マレーシア:労働市場全体が回復基調へ
<企業の採用動向>
採用環境は顕著な変貌を遂げつつある。様々な分野でオンライン求人広告が大幅に急増し、特に、情報技術、医療、エンジニアリング、金融、電子商取引が活発で、熟練したプロフェッショナルに常にチャンスがある状況だ。
さらに、再生可能エネルギー、デジタル・マーケティング、データ分析などの新興部門が牽引役となり、雇用全体を活性化している。

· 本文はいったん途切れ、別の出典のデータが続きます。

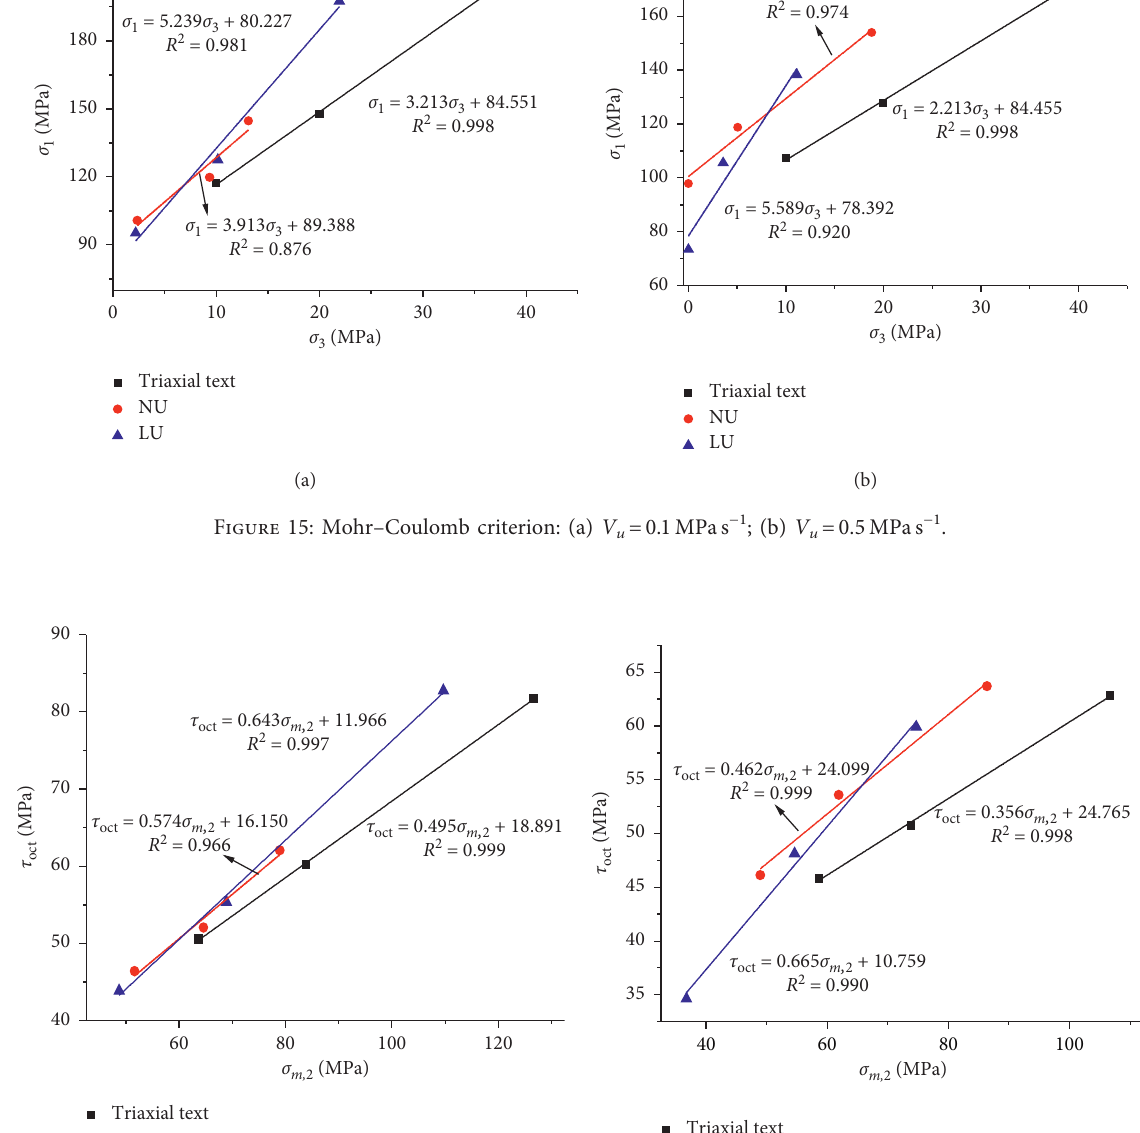
� 0.1MPa s − 1 ; (b) V u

一方で、特定の分野、特にデジタル技術においては依然としてスキル格差があり、この問題に対処するための政府の努力が続けられているにもかかわらず、必要な専門スキルを持つ候補者を見つけることは依然として困難だ。
<求職者の動向>
採用の競争が激しく、各企業は特定の分野で必要なスキルと経験を持つ候補者を惹きつけるため、積極的に競争力のある給与を提示している。
求職者が最良の機会を得るためには、求職活動に一層の努力を払い、自分の専門性をアピールし、履歴書や面接で効果的に自己PRを行なう必要がある。このような積極的なアプローチは、一流のポジションに抜擢される可能性を高めるために不可欠だ。
タイ:EV 生産への支援措置が決定。中華系企業の進出も加速
<企業の採用動向>
日系企業においては、採用を年明けに検討する企業が多く、選考活動の動きは鈍った。中華系企業の進出に伴い、中国語スピーカーを求める求人が増加しているものの、母数が少ないことから採用活動が難航している企業も多い印象だ。
東南アジア内ではベトナムへの新規進出企業が増加しているが、タイでも引き続き進出を予定する企業が多く、新規設立に伴う現地スタッフの採用ニーズもある状況。マネージャーなどの管理職や、経理、IT といった専門職の募集ニーズがあるものの、人材不足により採用が長期化するケースも増えている。
<求職者の動向>
円安も追い風となり、子供の教育の為に海外移住を希望する求職者が増えてきた。ただし、タイのみを希 望する求職者は少なく、あくまで複数国のうちの一つとして捉えているため、待遇面や業務内容などタイ以外の国もベンチマークとする必要がある。
どれだけ求職者にとって魅力的なオファーを提示できるかが、 引き続き採用のポイントと言えるだろう。
インドネシア:2024 年の最低賃金上昇率は昨年に対し低下
<企業の採用動向>
2010年代からインドネシアに進出している多くの日系製造業は、設立から10 年以上が経っており、設立時に入社した社員の多くが現在幹部となっている。
このようなインドネシア人社員は数年以内に定年退職を迎 える年齢のため、多くの企業では現在、世代交代の採用活動を活発に行なっている。特に 30代後半から40代の経験を積んだ候補者を希望する企業が多くなっている。
日本人採用に関しては、これまで日本から駐在員を派遣していた企業が交代要員の確保が難しくなってきていることから、今までは駐在員のサポートポジ ションが多かった現地採用に関して、マネージャーや現地法人社長等のハイポジションに関しても現地採用で募集する企業が増えている。
<求職者の動向>
前期と大きく変わらない水準で転職希望の登録がある。多い年齢層としては 20〜30 代前半と50代後半〜60代となっており、ASEAN 諸国の中で比較的 VISA の取得要件が容易なため、他国での転職を検討していた求職者が検討範囲を広げて、インドネシアを含めて転職活動をすることも増えている。
コロナ以降、日本在住の求職者も増加しており、初めて海外転職に挑戦される人や、過去ASEAN 地域での勤務経験のある人が多くいる。